The first and primary message of the Gospel is “The Kingdom of heaven is at hand.” (Matthew 10:7) What does that mean? It means that God’s Kingdom is not just some far off reality but that it can be and is a present one. Wherever God’s love abides, one gets a taste of the Kingdom. The message of Christ is the message of love—love for God, and love for one another. So, encourage love. Model love, and forgiveness and patience and all the other components of love.
Finally, when Jesus told His disciples “You received without paying, give without pay,” (Matthew 10:8), He was telling them to serve. Because to truly serve, one does not profit material gain. What did we receive without paying? Our gifts and our talents that came directly from God. A good disciple uses whatever God has blessed him or her with in the service of others.

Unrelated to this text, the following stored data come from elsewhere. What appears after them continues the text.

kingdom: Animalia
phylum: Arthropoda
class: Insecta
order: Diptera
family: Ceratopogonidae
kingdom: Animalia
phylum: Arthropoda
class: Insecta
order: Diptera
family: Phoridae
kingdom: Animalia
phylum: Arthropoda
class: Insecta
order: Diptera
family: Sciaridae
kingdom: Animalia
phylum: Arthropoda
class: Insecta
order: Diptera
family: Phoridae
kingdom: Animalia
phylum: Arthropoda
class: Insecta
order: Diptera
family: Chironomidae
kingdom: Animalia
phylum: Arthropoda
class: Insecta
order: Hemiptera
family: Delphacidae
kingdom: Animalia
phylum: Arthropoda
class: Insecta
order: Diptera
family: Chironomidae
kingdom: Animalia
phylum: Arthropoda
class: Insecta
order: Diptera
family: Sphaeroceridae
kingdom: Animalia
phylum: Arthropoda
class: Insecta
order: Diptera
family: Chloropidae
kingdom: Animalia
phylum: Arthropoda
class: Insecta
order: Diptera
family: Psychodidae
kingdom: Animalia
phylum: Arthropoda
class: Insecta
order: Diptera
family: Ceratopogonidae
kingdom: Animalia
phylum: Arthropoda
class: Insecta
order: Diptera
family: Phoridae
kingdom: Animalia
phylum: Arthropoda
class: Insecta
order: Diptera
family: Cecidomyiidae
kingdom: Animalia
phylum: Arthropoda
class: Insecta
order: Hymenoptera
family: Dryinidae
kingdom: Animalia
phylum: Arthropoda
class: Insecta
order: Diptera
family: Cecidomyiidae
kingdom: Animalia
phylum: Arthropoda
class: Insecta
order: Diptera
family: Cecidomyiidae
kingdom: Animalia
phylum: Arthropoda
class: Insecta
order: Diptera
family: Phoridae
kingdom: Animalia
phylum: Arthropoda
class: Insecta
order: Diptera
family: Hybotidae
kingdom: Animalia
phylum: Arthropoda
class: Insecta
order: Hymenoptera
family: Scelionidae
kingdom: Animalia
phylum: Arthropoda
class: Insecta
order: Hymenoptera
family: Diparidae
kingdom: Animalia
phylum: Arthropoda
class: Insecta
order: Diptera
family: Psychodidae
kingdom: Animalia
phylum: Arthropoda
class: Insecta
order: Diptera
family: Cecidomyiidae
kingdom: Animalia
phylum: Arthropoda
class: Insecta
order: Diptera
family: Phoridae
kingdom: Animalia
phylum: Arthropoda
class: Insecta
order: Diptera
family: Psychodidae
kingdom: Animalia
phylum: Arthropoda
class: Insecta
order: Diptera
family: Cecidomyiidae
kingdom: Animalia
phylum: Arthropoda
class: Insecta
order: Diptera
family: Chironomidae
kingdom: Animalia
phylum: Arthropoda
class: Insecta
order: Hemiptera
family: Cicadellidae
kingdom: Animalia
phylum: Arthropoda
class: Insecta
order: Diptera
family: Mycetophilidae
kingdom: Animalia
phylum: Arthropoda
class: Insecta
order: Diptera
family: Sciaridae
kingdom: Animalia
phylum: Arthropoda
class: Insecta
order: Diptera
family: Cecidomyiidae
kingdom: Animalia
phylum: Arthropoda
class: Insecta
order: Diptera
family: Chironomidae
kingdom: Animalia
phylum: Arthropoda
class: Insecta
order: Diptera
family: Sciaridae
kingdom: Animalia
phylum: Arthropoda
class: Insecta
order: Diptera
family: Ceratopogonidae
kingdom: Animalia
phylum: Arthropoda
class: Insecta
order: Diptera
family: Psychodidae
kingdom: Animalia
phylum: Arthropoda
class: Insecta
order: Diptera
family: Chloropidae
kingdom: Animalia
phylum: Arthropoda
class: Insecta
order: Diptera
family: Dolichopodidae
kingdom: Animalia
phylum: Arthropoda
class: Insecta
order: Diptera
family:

We are all called to be disciples. We are all called to act like the disciples. Use your talents to heal the lost and embrace the lonely. Model love and you’ll spread the message. Use your faith in concert with God’s grace and your life can have the same effect on others that the original twelve had on the world.
O Disciples of the Savior, you saved the world; for you traveled all over it and illumined peoples, and by your teachings you burned up the delusion of the idols like kindling, and you dragged up the Gentiles from the deep of ignorance to divine knowledge. And now, interceded with Christ, that He be merciful to us on Judgment Day. (Doxastikon, Orthros of the Holy Apostles, Trans. by Fr. Seraphim Dedes)
Every saint has a past. Every sinner has a future. Whatever may be in your past, start your future today. Be a good disciple today, and you can become a saint tomorrow!